ABC: 19yo WM (patient 20) with Factor V-Leiden (FV-L) referred for acute DVT left leg. A) Lower end of thrombosis: Left leg venogram shows thrombosis of peroneal veins (arrows) down to ankle; posterior tibial veins do not opacify due to occlusive thrombosis at mid calf level. B) Upper end of thrombosis: IVCgram shows IVC occluded by thrombosis below renal veins (arrows, right renal vein), unsuspected because initial diagnosis was made by ultrasound examination only. C) Asymptomatic right leg: Chronic thrombosis of right common iliac vein demonstrated by right femoral venogram shows narrow recanalized right common iliac vein (small white arrows) and collateral venous drainage from internal iliac vein to paravertebral collateral veins bypassing obstructed IVC (large open white arrows). DEFG: 19yo WM with FV-L: Acute DVT left leg/IVC thrombosis received 3 treatments (10mg/10mg/8mg tPA). D) Using retrograde femoral vein access, guidewire and 4 french glidecatheter (arrows) was passed down into clotted peroneal veins to allow intraclot injection of tPA. Note, thrombosis of proximal posterior tibial vein (open arrow). E) Follow up leg venogram at 1 month shows patency of calf veins; patency also recovered in left popliteal, femoral and iliac veins (not shown). F) IVC occlusion treated with pulse spray injections of tPA and double balloon dilatation (10 mm balloon introduced via right jugular vein, and 8 mm balloon from left femoral vein) of partially organized thrombus. Note presence of stricture in IVC (white arrows, 8mm balloon catheter). G) Brisk flow restored in left external, left common iliac vein (mildly narrowed, arrows), and small IVC at 1 month. HIJK: 19 yo WM with FV-L: treatment chronic DVT right iliac vein and 6 month venograms.
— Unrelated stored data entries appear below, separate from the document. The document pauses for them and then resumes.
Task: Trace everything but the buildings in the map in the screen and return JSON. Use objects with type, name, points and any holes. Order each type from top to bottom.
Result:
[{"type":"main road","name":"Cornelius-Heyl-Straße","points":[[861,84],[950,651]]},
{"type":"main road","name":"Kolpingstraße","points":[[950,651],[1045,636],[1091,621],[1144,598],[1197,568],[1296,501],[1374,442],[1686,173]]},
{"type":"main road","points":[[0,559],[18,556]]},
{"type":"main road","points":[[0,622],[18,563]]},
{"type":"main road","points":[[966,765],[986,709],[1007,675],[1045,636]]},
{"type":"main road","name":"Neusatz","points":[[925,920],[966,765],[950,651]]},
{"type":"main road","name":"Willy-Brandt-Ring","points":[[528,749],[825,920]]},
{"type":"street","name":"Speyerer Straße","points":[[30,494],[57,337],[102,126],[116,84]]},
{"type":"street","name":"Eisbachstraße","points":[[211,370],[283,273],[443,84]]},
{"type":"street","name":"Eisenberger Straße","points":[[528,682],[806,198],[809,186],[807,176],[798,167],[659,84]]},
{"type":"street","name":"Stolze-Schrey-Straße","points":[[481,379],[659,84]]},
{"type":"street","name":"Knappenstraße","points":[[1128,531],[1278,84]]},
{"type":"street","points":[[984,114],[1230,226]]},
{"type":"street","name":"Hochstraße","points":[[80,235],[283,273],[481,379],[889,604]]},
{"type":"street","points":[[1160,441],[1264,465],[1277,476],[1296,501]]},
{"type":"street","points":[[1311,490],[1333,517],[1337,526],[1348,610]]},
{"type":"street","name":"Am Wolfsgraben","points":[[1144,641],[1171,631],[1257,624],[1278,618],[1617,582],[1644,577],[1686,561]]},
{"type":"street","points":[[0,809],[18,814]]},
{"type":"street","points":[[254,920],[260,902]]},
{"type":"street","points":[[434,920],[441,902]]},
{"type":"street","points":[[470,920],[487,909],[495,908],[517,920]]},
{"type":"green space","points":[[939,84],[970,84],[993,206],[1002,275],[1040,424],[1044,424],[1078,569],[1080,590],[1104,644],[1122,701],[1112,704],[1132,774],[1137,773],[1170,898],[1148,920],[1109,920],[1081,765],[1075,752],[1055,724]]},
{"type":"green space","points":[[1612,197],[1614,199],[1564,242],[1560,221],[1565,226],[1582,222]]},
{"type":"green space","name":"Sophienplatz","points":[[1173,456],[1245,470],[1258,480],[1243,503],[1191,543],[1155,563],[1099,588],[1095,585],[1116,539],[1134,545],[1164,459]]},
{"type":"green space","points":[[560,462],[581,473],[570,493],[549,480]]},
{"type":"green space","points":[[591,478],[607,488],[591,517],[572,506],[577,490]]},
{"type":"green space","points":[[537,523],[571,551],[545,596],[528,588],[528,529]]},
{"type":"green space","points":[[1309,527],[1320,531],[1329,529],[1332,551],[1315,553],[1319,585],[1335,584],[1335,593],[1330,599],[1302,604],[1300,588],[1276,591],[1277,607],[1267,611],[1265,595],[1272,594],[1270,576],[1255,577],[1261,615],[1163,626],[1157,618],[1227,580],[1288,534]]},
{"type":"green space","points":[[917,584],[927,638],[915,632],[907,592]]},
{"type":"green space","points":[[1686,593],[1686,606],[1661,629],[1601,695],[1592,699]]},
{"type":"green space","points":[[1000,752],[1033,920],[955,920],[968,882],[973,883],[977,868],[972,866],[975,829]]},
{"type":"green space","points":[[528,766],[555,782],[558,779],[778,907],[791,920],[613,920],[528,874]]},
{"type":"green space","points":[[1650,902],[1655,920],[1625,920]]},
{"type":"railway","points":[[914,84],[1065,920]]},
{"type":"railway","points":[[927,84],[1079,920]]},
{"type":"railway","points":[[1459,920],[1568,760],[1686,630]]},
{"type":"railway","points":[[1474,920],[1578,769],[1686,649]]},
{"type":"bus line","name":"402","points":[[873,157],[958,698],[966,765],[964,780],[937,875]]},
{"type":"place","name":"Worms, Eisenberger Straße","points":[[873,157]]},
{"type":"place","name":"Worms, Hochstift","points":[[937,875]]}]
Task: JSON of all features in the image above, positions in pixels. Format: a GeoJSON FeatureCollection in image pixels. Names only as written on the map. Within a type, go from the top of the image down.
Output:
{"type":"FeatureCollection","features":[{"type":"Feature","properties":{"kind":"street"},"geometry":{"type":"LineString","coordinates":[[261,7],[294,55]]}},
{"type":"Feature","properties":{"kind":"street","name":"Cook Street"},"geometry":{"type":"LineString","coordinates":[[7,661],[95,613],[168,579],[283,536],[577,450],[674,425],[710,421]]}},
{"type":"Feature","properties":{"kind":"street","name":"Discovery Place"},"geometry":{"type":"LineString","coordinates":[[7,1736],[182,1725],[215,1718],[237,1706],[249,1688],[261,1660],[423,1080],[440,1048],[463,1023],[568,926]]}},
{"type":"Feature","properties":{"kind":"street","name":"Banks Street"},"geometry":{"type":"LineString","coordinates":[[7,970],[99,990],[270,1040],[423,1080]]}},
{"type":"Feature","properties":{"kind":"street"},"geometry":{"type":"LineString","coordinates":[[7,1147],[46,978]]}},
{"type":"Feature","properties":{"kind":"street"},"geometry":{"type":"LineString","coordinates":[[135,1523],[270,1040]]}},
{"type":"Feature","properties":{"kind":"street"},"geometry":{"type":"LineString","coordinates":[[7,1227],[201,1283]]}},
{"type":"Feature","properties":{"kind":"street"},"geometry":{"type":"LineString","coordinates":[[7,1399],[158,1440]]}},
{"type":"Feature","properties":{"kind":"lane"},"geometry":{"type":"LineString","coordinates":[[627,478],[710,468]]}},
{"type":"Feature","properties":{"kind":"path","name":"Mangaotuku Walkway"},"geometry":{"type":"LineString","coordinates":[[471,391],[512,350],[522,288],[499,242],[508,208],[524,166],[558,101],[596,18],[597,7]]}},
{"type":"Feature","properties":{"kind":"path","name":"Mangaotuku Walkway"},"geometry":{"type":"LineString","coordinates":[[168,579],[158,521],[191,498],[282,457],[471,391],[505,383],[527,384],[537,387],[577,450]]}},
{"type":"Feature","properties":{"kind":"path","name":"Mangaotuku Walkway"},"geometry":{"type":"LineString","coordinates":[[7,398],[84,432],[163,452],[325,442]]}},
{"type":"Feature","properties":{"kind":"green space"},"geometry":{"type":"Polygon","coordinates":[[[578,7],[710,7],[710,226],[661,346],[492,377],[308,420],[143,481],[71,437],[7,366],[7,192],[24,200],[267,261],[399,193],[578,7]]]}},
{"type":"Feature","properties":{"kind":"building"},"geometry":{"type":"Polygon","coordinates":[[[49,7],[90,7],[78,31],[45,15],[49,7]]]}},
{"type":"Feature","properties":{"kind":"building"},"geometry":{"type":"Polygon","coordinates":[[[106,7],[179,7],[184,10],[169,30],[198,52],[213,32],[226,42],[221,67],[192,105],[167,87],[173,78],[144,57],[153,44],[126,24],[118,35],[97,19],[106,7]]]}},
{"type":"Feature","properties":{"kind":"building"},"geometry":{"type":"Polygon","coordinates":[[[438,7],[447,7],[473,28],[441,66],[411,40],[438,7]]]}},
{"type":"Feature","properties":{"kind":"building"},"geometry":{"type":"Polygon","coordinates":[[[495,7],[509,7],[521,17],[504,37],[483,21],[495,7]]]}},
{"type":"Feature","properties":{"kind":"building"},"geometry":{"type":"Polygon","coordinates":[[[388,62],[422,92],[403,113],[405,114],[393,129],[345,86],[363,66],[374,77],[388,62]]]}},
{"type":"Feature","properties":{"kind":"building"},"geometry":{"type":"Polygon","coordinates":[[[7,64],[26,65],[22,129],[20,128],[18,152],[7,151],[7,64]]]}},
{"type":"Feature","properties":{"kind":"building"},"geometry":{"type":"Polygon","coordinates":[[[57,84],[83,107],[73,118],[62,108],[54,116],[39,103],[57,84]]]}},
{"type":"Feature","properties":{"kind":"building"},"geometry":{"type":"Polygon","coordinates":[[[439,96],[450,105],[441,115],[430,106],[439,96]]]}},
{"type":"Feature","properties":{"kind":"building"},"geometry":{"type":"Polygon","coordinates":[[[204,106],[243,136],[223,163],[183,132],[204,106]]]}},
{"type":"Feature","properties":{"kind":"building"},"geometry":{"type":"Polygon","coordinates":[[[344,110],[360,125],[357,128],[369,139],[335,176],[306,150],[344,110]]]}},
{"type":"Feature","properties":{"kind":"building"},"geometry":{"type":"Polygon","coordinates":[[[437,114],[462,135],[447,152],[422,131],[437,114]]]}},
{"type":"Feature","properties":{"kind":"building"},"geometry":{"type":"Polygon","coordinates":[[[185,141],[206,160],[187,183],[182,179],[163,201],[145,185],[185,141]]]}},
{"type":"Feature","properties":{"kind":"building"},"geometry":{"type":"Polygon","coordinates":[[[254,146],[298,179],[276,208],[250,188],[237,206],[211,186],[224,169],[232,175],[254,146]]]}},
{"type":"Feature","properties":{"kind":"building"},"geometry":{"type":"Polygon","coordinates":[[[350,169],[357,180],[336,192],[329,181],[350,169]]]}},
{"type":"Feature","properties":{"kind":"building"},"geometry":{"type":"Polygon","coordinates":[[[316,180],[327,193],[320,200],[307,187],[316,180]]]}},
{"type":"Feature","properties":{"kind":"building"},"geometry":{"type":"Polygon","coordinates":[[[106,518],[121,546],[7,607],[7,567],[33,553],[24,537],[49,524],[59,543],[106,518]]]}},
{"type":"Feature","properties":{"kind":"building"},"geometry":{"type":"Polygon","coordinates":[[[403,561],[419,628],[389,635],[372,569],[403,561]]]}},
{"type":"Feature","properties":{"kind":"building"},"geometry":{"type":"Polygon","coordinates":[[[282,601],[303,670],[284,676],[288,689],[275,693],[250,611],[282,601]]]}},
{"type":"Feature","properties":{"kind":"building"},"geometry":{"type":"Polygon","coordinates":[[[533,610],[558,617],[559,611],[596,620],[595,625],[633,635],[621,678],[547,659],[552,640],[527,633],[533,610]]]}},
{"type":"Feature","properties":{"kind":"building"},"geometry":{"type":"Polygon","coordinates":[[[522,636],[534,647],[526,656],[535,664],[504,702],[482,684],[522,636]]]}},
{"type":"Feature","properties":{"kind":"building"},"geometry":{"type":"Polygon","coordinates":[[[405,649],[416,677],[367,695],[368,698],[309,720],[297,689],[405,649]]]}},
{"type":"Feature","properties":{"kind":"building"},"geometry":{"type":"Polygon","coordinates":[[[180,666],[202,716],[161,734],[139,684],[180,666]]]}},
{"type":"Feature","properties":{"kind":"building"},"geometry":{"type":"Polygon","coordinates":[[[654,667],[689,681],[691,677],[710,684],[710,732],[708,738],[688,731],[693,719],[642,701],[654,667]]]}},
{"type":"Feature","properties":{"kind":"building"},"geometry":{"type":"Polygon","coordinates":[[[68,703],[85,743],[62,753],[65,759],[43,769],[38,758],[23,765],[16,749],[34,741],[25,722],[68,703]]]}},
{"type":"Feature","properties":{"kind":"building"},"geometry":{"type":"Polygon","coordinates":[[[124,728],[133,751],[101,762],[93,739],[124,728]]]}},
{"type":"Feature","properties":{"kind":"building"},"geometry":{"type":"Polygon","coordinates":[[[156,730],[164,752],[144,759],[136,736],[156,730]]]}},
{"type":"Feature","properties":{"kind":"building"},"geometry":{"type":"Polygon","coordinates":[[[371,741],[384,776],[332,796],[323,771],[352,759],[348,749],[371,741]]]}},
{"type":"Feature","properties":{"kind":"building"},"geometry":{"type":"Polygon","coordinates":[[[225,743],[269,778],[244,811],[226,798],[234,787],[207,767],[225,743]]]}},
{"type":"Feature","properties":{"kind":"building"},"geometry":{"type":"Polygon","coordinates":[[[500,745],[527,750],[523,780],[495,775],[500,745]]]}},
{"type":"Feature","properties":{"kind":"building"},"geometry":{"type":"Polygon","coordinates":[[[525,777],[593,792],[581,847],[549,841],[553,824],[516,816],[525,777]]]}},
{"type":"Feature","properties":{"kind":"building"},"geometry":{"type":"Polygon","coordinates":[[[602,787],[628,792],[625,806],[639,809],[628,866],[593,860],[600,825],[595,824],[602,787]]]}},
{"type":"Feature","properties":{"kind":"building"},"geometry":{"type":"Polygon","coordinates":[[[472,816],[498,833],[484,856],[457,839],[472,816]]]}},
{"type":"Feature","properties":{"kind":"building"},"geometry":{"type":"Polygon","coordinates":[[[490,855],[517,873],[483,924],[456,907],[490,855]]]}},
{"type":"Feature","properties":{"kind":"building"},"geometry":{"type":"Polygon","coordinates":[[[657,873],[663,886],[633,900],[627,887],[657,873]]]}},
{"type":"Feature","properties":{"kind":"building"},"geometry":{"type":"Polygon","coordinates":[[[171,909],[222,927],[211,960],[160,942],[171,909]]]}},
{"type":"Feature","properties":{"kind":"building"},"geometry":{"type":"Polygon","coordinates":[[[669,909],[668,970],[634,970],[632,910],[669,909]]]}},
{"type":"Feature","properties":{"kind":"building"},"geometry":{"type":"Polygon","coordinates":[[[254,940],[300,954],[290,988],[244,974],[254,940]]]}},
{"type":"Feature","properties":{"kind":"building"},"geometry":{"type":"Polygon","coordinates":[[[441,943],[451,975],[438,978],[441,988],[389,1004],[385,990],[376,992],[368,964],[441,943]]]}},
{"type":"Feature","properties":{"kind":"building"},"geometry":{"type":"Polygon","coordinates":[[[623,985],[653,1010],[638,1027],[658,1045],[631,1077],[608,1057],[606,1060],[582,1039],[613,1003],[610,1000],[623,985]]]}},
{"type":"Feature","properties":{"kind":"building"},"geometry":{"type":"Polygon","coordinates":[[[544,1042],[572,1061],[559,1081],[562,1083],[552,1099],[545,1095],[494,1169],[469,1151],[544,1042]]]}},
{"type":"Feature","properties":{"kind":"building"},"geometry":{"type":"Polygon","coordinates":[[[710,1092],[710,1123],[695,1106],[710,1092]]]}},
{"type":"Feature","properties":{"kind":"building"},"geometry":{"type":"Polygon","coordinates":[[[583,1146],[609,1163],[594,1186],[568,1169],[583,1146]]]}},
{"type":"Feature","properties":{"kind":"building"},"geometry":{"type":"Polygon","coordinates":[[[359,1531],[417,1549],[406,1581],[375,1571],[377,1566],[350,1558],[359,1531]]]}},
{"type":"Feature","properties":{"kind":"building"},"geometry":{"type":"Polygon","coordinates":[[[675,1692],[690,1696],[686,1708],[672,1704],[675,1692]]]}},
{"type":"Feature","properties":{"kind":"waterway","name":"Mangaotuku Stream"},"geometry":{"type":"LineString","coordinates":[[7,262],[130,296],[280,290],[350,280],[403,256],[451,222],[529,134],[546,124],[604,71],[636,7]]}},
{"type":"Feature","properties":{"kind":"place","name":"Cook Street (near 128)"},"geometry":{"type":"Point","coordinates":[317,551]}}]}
H) Narrowed right common iliac vein (arrows) was dilated with 10 mm balloon 1 month after treatment of acute DVT left leg and received 2 (6mg/ 6mg) treatments with tPA. I) At 6 month follow up, despite mild narrowing (arrows), right common iliac vein is again the dominant pathway for venous return. J) IVC patent (arrows, transient reflux into left renal vein) at 6 months. K) Left femoral, external iliac and common iliac vein at 6 months. Left Common iliac vein (arrows) caliber has improved since 1 month study (see Fig. 2G).

Fig 3

Pharmacokinetics of intraclot tPA injection. Systemic tPA levels measured immediately after cessation of intraclot injection (Time point “0 Hours”) are elevated over pre-treatment baseline (Time point “-1 hour”) level but cessation of injection allows rapid clearance of circulating tPA (within 1–2 hours) at all dose levels due to its short half life (T1/2 ~ 5 minutes). Reduction in dose from 50mg down to 10mg and 4 mg results in a roughly proportional reduction (average “0 hour” or immediate post injection systemic levels of tPA : fall from 568, 75, to 40 IU/mlrespectively) in systemic exposure to tPA. Reduction in overall dose and avoiding prolonged tPA infusions allows reduction in amount and duration of systemic exposure to circulating tPA.